Proving that a specific value is taken by a continuous function Let $f:x\longmapsto \dfrac 1n \displaystyle\sum_{k=1}^n |x - a_k|$ where $a_k$ are elements of the interval $[0,1]$ satisfying $a_1<a_2<\cdots <a_n$.
The question asks to prove that $f$ takes the value $\dfrac{a_1+a_n}{2}$
I tried using IVT by proving that $\dfrac{a_1+a_n}{2}$ lies between two known taken values of $f$ but I didn't achieve any  progress.
Some remarks : 
$$f(0) + f(1) = 1$$
$$f(a_1)=f(0)-a_1$$
$$f(a_n)=a_n-f(0)$$
Any hints would be appreciated.
 A: Note that $f(x)$ is convex, hence
$$
f\left(\frac{a_1 + a_n}{2}\right) \leq \frac{f(a_1) + f(a_n)}{2} = \frac{a_n - a_1}{2} \leq \frac{a_1 + a_n}{2}.
$$ 
Also, we have
$$
f(2) \geq 1 \geq \frac{a_1 + a_n}{2}.
$$
Then from IVT there exists $\xi \in \left[\frac{a_1 + a_n}{2}, 2\right]$ such that $f(\xi) = \frac{a_1 + a_n}{2}$.
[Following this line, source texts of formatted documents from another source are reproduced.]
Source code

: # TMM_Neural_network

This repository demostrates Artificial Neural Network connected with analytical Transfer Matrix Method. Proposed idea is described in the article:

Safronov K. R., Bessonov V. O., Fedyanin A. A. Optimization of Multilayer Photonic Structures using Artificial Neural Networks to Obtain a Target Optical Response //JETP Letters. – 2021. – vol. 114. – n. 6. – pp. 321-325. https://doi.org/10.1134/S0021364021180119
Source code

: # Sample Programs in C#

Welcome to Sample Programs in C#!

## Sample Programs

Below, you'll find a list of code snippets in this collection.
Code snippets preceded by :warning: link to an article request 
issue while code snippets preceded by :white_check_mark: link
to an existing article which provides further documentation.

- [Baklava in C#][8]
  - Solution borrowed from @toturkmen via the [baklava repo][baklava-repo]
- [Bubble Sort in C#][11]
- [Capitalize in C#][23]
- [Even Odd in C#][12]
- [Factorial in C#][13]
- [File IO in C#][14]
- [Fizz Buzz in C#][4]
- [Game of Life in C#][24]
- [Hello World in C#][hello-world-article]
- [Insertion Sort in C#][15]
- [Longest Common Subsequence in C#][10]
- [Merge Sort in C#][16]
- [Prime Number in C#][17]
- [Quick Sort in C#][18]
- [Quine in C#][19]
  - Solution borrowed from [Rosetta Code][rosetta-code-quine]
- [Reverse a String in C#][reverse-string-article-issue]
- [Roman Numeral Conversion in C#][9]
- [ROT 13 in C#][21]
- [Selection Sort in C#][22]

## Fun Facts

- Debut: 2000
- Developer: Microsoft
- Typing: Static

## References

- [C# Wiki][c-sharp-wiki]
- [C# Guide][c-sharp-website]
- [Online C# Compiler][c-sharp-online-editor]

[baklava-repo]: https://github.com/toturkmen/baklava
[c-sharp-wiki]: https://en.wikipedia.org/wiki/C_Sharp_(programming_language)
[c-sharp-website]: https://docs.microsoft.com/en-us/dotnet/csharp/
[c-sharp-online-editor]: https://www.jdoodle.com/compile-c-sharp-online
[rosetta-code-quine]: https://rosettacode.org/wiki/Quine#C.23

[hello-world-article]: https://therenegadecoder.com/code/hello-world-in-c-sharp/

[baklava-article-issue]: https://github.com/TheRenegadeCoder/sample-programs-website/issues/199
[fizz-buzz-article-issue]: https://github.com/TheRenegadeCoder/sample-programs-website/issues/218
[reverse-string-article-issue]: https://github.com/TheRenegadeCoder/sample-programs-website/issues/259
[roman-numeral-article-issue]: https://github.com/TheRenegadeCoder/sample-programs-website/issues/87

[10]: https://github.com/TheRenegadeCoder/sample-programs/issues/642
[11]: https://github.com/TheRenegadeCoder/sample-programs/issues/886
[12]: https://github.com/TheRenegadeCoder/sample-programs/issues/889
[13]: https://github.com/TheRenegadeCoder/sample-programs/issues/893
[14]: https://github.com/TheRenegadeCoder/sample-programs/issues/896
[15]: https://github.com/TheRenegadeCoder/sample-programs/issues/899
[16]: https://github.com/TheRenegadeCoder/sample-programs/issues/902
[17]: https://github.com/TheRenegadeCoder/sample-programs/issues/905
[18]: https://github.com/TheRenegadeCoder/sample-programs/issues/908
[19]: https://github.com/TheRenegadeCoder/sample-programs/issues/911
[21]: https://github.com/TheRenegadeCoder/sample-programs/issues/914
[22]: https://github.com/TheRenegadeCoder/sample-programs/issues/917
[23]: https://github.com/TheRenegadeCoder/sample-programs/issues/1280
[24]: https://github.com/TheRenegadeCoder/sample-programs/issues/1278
A: Yes, IVT is the right tool here. Note that $f$ is continuous and convex function in $\mathbb{R}$ because it is a convex combination of the continuous and convex functions $x\to |x-a_k|$ for $k=1,2,\dots,n$. Hence, by your remarks,
$$f\left(\frac{a_1+a_n}{2}\right)\leq \frac{f(a_1)+f(a_n)}{2}=\frac{a_n-a_1}{2}\leq \frac{a_n+a_1}{2}.$$
Now, in order to apply IVT, it suffices to say that
$$\frac{a_n+a_1}{2}< \sup_{x\in \mathbb{R}} f(x)=+\infty.$$
P.S. It is not always true that
$$\frac{a_n+a_1}{2}\leq \max_{x\in [0,1]} f(x)=\max\{f(0),f(1)\}.$$
Take for example $a_1=1/3$, $a_2=1/2$, and $a_3=3/4$. It follows that the value $\frac{a_1+a_n}{2}$ could be attained by $f$ outside the interval $[0,1]$.